O saldo da intervenção militar no Rio de Janeiro desde fevereiro, tendo um orçamento de 1 bilhão de reais, é vergonhoso. Entre 16 de fevereiro e 30 de junho, as operações custaram 46 milhões de reais, no entanto, as apreensões de armamento pesado como fuzis e metralhadoras foram menores do que no mesmo período do ano passado. Em 6 meses, os resultados foram pífios: foram 31 chacinas com 130 mortos; o número de tiroteios aumentou de 3.477 para 4.850; os homicídios dolosos ficaram em 2.617 pessoas; 736 pessoas foram mortas pela polícia; 99.571 roubos registrados. Enquanto a Intervenção focava sua atuação nas comunidades controladas pelos grupos envolvidos com o tráfico de drogas, ignorava as regiões dominadas pela milícia, grupo paramilitar formado por ex e atuais policiais, membros das forças armadas e seguranças particulares, que também vendem droga, traficam armas, exploram serviços, ameaçam e matam no estado do Rio de Janeiro.

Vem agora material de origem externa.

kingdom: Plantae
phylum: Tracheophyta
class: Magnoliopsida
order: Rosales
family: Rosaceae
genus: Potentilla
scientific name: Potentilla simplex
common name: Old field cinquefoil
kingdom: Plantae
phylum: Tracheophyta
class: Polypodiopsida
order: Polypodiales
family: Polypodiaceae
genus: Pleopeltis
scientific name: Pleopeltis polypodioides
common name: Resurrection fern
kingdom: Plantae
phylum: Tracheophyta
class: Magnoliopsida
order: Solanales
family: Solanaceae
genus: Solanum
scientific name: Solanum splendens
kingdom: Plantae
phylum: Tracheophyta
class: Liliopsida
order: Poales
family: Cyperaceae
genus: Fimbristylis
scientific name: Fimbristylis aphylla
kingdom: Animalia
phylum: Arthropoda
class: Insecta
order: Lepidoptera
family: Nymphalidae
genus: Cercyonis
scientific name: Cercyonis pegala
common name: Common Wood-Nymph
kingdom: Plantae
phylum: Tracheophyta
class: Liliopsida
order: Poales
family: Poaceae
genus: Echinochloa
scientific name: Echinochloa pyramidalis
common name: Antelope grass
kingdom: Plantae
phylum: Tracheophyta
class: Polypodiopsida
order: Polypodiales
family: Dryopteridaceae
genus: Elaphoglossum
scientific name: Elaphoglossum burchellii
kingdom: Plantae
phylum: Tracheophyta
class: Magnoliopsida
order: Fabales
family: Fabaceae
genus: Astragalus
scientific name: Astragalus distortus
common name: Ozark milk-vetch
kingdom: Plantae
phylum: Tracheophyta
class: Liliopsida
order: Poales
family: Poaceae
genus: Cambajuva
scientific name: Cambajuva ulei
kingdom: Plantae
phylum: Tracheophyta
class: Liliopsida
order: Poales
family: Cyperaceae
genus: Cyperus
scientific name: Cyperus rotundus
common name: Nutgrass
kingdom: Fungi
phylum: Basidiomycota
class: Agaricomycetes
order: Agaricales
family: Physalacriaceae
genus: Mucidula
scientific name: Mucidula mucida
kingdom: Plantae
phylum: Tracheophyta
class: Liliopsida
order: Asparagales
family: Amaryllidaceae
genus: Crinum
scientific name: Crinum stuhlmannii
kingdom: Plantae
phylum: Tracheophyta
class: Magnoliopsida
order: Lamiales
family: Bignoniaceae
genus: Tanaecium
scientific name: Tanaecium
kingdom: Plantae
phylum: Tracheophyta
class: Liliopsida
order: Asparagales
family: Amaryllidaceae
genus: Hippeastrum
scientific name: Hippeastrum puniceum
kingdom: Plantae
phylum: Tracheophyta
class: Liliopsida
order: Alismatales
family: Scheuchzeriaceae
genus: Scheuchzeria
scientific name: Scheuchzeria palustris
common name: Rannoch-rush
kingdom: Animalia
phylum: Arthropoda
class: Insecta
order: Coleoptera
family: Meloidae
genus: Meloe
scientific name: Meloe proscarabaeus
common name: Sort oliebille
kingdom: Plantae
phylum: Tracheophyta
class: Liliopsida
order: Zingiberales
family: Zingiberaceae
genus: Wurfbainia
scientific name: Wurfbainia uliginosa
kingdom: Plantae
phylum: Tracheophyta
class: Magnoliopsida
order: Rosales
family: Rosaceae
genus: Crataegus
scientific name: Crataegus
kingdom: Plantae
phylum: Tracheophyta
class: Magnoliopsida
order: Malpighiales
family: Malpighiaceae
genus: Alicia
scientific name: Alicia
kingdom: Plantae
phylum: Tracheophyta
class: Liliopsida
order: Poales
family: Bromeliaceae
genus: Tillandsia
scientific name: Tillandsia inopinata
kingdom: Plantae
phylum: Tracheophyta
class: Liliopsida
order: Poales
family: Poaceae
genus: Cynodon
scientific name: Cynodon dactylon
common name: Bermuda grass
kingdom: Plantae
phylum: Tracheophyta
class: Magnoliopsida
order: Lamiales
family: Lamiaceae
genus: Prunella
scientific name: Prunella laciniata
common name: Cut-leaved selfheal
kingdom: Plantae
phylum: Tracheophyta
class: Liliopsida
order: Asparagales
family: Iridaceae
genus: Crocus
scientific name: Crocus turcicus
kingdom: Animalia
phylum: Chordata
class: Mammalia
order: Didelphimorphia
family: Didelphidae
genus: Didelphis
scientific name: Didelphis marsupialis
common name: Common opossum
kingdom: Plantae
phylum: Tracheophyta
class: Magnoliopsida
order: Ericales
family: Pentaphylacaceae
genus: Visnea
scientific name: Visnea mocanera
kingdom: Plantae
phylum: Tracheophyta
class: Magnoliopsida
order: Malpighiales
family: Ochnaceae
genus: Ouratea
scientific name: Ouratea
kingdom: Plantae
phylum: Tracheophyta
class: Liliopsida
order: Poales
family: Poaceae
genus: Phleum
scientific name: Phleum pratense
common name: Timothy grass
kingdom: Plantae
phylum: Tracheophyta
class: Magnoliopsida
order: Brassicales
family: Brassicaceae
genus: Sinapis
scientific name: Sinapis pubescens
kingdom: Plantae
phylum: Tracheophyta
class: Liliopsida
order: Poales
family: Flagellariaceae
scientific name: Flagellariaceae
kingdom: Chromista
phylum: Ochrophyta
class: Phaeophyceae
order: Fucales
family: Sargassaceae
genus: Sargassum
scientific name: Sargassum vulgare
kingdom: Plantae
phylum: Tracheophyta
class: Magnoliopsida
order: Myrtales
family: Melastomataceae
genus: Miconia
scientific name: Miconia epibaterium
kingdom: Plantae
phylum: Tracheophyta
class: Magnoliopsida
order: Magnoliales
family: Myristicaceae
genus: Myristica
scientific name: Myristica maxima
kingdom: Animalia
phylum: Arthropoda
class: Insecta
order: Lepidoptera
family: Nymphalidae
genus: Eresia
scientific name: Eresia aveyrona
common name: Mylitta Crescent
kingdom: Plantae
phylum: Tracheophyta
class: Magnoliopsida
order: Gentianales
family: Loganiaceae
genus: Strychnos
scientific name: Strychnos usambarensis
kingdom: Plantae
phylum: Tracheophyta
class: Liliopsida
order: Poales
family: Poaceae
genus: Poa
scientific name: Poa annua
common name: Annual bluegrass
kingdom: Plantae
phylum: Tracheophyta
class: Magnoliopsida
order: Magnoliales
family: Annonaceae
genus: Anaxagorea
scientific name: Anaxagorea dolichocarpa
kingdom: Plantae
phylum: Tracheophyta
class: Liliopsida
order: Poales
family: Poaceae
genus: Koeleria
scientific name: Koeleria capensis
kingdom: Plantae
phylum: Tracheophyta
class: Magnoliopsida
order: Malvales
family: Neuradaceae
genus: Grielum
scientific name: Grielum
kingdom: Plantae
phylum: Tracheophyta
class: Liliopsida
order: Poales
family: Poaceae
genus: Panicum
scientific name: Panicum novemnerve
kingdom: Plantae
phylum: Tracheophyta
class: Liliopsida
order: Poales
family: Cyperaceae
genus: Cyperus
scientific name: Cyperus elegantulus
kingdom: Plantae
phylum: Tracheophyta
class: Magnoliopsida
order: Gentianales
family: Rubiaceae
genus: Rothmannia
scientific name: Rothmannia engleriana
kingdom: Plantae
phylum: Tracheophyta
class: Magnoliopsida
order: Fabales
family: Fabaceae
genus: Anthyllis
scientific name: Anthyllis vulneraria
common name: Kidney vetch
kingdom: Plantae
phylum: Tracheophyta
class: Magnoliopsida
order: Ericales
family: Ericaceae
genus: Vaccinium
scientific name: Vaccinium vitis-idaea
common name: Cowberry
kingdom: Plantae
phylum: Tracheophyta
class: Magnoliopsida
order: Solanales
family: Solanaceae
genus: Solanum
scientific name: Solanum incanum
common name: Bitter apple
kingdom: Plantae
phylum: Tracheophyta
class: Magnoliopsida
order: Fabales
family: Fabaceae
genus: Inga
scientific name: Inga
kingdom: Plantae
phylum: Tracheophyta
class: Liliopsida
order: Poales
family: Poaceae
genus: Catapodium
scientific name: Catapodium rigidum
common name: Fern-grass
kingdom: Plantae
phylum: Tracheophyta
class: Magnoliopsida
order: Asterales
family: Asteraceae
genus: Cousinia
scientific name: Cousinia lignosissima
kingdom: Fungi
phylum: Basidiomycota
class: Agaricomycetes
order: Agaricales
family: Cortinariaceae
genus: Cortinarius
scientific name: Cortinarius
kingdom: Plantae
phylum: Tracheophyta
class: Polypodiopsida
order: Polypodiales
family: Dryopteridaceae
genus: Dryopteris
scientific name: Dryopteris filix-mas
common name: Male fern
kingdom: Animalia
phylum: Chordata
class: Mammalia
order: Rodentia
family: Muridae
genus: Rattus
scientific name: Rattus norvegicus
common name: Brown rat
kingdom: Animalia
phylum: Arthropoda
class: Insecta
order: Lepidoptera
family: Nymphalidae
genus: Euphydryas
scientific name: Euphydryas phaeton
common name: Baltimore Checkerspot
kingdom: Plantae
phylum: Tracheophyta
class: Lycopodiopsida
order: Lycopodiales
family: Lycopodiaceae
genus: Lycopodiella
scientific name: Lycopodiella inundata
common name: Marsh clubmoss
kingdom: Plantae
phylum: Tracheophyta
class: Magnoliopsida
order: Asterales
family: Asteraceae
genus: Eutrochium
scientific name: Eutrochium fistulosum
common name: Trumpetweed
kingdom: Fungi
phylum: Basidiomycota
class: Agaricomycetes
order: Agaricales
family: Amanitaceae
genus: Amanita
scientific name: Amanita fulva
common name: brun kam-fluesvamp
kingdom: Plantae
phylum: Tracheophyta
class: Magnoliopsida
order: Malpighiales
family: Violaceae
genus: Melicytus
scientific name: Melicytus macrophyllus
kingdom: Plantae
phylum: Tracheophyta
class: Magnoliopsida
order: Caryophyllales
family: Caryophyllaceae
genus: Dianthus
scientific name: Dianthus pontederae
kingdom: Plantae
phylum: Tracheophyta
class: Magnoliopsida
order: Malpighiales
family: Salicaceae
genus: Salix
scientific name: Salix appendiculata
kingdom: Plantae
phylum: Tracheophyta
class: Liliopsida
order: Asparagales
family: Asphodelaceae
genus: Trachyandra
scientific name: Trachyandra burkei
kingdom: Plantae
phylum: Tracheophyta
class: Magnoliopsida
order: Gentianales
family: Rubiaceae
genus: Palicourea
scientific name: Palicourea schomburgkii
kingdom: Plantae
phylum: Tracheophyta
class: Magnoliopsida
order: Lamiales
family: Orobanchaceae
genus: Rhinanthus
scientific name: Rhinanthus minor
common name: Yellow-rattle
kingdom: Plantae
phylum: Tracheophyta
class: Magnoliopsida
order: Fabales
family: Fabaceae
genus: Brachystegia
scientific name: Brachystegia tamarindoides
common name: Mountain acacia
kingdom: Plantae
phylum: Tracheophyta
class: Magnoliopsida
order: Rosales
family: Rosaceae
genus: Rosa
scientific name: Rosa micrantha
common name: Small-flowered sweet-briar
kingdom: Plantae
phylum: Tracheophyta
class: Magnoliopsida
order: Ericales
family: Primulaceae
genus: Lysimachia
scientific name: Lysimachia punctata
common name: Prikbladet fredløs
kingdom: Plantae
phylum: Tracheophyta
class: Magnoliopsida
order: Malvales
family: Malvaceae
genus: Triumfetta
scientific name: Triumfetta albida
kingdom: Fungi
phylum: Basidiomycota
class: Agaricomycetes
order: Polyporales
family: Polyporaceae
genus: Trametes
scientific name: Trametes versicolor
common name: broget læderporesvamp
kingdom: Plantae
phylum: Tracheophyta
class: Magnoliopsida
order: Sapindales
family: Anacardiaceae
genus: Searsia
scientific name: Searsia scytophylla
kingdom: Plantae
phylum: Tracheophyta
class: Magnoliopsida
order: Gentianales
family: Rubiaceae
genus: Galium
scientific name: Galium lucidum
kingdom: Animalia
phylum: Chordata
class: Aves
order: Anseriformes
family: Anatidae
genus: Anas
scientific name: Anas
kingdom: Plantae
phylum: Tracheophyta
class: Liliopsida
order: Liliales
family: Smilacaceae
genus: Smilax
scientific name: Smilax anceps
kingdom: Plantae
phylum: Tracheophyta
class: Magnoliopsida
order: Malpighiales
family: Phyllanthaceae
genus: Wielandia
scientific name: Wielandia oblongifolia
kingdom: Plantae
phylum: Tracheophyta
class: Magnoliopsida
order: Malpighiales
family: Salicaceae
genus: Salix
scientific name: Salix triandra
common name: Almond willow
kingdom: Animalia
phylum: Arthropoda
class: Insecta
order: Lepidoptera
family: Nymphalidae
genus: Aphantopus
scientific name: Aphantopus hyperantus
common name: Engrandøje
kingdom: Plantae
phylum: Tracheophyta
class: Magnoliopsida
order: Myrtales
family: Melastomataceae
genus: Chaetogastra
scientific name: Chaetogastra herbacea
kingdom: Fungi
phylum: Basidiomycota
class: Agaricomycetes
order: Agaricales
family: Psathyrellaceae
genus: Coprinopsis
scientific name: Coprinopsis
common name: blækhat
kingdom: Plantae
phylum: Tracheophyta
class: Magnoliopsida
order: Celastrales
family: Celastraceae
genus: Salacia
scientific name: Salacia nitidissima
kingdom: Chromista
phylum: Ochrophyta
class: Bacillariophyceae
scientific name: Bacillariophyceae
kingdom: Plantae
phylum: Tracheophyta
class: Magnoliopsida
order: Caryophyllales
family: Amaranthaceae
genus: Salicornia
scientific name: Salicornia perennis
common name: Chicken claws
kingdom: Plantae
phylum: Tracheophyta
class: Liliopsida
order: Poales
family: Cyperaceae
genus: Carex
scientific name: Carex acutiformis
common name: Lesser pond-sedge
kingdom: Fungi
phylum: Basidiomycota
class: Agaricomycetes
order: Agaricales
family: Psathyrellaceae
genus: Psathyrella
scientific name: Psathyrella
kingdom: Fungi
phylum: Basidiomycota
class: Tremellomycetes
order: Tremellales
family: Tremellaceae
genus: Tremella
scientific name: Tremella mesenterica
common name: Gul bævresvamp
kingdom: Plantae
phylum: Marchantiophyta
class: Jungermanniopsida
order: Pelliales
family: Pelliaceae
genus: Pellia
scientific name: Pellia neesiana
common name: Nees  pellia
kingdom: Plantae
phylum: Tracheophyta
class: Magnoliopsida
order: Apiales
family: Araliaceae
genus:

Em meio aos confrontos, dois militares também foram mortos, um cabo e um soldado. Uma das faces mais cruéis da Intervenção Federal e do atual projeto de segurança pública é que de ambos os lados, as pessoas que estão tombando, são homens pobres e negros. Segundo o jornal The Intercept Brasil, muitos militares que estão atuando na Intervenção são moradores de comunidades ocupadas. A desigualdade sócio racial, contradição fundamental da sociedade brasileira, se reflete também no Exército, em que os cargos de oficiais são ocupados em 51% por brancos, por negros em 47%. Entre os praças, a desigualdade se mantém, mas como estamos falando uma posição hierárquica inferior, os negros são 58% e 37% são brancos.
A Intervenção Militar tem sido usada para o desenvolvimento dos negócios da segurança, estreitando as relações entre o Estado e a indústria das armas. No mês de março, uma cerimônia realizada no Forte de Copacabana, o Exército recebeu uma “doação” de 100 fuzis modelo T4, que foram entregues pela Taurus e pela Companhia Brasileira de Cartuchos. O Gabinete de Intervenção Federal comprou 1,1 milhão de munições de diversos calibres, no valor de 7,7 milhões, uma compra sem licitação. No final do mês de agosto, foram adquiridos 14.875 coletes balísticos a prova de bala de fuzil, no valor de R$ 76,743,559,85, também dispensando o processo licitatório.
O assassinato de Marielle Franco se insere, infelizmente, no cenário de perseguição política histórica que os lutadores sociais sofrem no Brasil. Aqueles que resistem ao poder do capital, que criam barreiras aos seus interesses de acumulação e domínio, têm sido dizimados. Esta resistência vem de longe, desde as populações nativas e africanas escravizadas para a expansão do mercado capitalista via colonização. O capitalismo brasileiro é uma máquina de moer gente, e somente a luta organizada dos trabalhadores, sem ilusão com a conciliação de classes, pode deter o terrorismo de Estado à serviço da burguesia.